Hebrews 11:5 By faith Enoch was taken away so that he did not see death, “and was not found, because God had taken him”; for before he was taken he had this testimony, that he pleased God.
Very little is written in the Bible about Enoch. Yes, there are non-canonical books of Enoch, written roughly between 300 BC to after the time of Christ for the latter two. Neither the Jews nor the Christian church recognizes these books as inspired in the same sense as the Biblical prophets.
I mention 1-3 Enoch because of a parallel passage between 1 Enoch 1:9, and Jude 14, where we have the only words Enoch was recorded to have said that were preserved for us. Jude’s verse is a scathing condemnation to the men of his time, who have corrupted all their ways, warning how God would come with vengeance, and the saints with Him.
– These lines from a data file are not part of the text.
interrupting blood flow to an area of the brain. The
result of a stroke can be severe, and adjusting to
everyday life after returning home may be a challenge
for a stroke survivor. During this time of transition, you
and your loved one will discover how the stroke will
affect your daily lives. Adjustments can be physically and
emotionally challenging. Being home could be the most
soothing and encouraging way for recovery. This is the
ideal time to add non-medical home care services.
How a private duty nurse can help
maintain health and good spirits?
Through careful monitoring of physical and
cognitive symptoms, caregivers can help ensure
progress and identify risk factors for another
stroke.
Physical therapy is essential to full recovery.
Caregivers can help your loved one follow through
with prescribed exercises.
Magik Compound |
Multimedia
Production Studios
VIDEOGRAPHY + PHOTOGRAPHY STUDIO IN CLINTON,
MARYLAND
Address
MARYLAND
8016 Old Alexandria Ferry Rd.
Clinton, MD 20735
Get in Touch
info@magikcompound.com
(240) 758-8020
It seems to be a clear allusion to the coming of Christ in power when our Lord returns in the Second Coming. It is clear that, like Abel, Enoch was a prophet, and the prophecy the Holy Spirit chose to retain for our sakes was the consummation of God’s plan in bringing His Christ to reign and to recompense the ungodly for their wicked ways.
It is written that Enoch was taken, or raptured, by faith. He avoided death by being translated alive into Heaven and into his Lord’s presence. Suppose that Enoch prophesied between the time he begat Methuselah at 65, and the time he was translated at the age of 365. Even if Enoch preached until the final day he was on earth, the world went on for another 669 years before the Flood. Enoch’s son, Methuselah, lived until the year the Flood began. His son, Lamech (Noah’s father) lived to 777, dying 5 years prior to the Flood. It seemed that, like Lot, God reserved the judgment of the ungodly until the last righteous men were gone from the earth. Enoch had been raptured, and Methuselah finally passed on when Noah entered the ark at 600 years of age, Genesis 7:6.
These details do convey a point. Think back 669 years ago, or 1355 by the time of this writing. Ages, ago, yes? Even if we possessed the longevity the antediluvians did, 669 years is a long time to forget or ignore the prating of a religiously zealous maniac. However, Enoch’s mania was taken up by Noah, his great grandson, 2 Peter 2:5, who without doubt contributed his own prophesies of the coming doom the Flood represented in the century between its proclamation and execution. More on this when we touch on the verse concerning Noah, God willing.
Enoch’s faith saved him; moreover, it pleased God. What was Enoch’s testimony? “Enoch walked with God three hundred years,” Genesis 5:22. This verse lends credence to the idea that Enoch began his prophetic ministry after Methuselah’s birth, since the writer ascribes a period of three centuries to walking with God, culminating with walking no more, because God took him, Genesis 5:24. Like Elijah, Enoch did not see death prior to or because of the Flood. Since we know from Scripture that it is appointed for all men to die once, and then the judgment (Hebrews 9:27) it seems plausible to me at least that Enoch and Elijah will be the two witnesses for the first 3 and one half years of the Tribulation period, Revelation 11:3. But that is a consideration that takes us outside the pail of this commentary, so I digress. What we know for certain is that, while Abel’s testimony was that his faith compelled him to offer to God that which God commanded, rather than what Abel found personally acceptable. Enoch’s testimony was that he walked with the Lord for centuries—a testimony unknown to any other saint in any dispensation—and pleased God due to his humble fidelity and trust in God’s preservative and salvific power. By his faith he did not see death.